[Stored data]
════════════════
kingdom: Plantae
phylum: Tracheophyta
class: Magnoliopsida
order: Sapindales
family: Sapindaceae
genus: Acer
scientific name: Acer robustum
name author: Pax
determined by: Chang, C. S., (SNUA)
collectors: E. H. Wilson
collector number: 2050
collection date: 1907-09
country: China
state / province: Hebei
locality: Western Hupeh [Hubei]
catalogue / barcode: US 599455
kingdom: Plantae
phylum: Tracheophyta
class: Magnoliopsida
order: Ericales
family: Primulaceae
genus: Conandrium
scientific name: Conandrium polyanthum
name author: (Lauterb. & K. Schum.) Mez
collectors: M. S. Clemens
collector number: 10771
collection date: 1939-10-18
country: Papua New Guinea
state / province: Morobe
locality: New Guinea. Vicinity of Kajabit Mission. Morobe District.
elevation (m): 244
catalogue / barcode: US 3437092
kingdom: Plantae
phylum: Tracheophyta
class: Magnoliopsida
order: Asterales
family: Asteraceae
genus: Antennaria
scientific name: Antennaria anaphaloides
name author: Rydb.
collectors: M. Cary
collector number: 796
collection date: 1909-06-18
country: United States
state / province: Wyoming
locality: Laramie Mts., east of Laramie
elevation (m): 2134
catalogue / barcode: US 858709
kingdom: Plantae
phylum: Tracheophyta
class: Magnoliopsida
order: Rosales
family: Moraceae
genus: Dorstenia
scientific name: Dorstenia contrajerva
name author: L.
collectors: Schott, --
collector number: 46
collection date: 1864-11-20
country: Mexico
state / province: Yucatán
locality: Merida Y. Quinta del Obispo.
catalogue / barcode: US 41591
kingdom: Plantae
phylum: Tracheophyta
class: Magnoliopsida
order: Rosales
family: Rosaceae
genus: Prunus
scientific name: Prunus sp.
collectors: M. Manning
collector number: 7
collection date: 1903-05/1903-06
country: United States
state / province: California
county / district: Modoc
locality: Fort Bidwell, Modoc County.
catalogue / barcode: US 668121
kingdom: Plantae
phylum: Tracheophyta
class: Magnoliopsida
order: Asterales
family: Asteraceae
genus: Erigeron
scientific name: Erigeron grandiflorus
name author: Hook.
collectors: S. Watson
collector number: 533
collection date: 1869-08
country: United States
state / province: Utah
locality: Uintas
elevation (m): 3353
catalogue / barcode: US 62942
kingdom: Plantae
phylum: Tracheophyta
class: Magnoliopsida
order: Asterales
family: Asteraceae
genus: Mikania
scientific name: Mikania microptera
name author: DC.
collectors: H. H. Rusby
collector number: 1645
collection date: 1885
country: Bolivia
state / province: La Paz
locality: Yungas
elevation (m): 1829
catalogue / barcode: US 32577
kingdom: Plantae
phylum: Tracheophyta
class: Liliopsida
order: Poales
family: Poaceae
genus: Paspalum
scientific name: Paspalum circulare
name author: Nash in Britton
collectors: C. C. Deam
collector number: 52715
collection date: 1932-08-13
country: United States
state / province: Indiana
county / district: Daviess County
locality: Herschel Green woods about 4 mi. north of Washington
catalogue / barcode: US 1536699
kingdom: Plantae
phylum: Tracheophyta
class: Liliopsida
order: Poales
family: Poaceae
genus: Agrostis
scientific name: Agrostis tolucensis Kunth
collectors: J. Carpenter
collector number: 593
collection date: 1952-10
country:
════════════════
— WRITTEN REQUEST —
Return every line of the listing that contains the string "author". Case counts when matching.

— FINAL ANSWER —
name author: Pax
name author: (Lauterb. & K. Schum.) Mez
name author: Rydb.
name author: L.
name author: Hook.
name author: DC.
name author: Nash in Britton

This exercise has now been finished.